Page text:
▬▬▬▬▬▬▬▬▬▬

Well thats a conflict of opinion then. Funtastic above says they are not allowed on the ferry and he clearly sounds like he knows what he is talking about.

I shall do as he says and pull in to that place near Calais and attach them.

Why do you not think I will be coming back? I only have a week to get to the Alps and back and do some skiing and I have already booked the return Ferry. I see on another thread there is not much snow in the alps so I may also take in the Pyrenees before ambling back to Calais. Do these snow chains rattle a bit?


----------



## jo662 (Jul 27, 2010)

MrLoverLover said:


> Well thats a conflict of opinion then. Funtastic above says they are not allowed on the ferry and he clearly sounds like he knows what he is talking about.
> 
> I shall do as he says and pull in to that place near Calais and attach them.
> 
> Why do you not think I will be coming back? I only have a week to get to the Alps and back and do some skiing and I have already booked the return Ferry. I see on another thread there is not much snow in the alps so I may also take in the Pyrenees before ambling back to Calais. Do these snow chains rattle a bit?


Only when you drive the motorhome! >


----------



## jo662 (Jul 27, 2010)

Only one more to go!>


----------



## dghr272 (Jun 14, 2012)

Cheap alternative to chains is to use Duct Tape around the tyres, sticky side up is best.


----------



## The-Cookies (Nov 28, 2010)

is this for real ?


----------



## The-Cookies (Nov 28, 2010)

Zebedee said:


> Give him the benefit of the doubt until he asks where to put the windscreen cover!! :wink2::grin2::grin2:
> 
> We were all pretty green at one time . . . and there has been a lot of rain recently. :smile2:
> 
> Dave


green is an understatement , there is grass growing


----------



## spykal (May 9, 2005)

▬▬▬▬▬▬▬▬▬▬

Data listing:
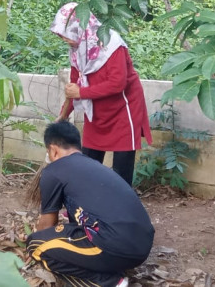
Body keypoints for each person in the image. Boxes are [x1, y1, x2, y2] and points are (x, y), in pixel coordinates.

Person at [26, 121, 155, 287]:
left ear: (53, 150)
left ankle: (110, 282)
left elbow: (47, 224)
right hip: (141, 247)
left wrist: (36, 238)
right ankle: (109, 268)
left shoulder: (54, 171)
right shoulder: (94, 167)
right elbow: (78, 224)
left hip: (114, 245)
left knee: (36, 245)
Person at [52, 2, 153, 185]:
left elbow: (118, 83)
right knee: (89, 160)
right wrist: (63, 115)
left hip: (124, 108)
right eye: (61, 35)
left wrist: (82, 92)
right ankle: (85, 204)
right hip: (97, 108)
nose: (64, 39)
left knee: (121, 166)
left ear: (80, 26)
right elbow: (74, 86)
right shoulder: (77, 51)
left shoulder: (111, 43)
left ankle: (120, 207)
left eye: (66, 34)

▬▬▬▬▬▬▬▬▬▬

Parts of the exercise:
• 1. Using the snow chains forum thread above, decide whether each statement agrees with it: (a) The first poster has already booked the return ferry. (b) The first poster has two weeks for the trip. (c) dghr272 recommends putting duct tape on the tyres sticky side down. Answer yes or no for each and quote the words from the thread that decide it.
• 2. Rewrite the paragraph of the snow chains forum thread that begins "Why do you not think I will be coming back?" as a short list, keeping its main facts.

Per-task outputs:
• 1.
(a) Yes: "I have already booked the return Ferry"
(b) No: "I only have a week to get to the Alps and back"
(c) No: "sticky side up is best"

• 2.
- Asks why anyone would think I won't be coming back.
- I have only a week to get to the Alps and back and do some skiing.
- The return ferry is already booked.
- Another thread says there isn't much snow in the Alps, so I may also take in the Pyrenees before heading back to Calais.
- Do the snow chains rattle a bit?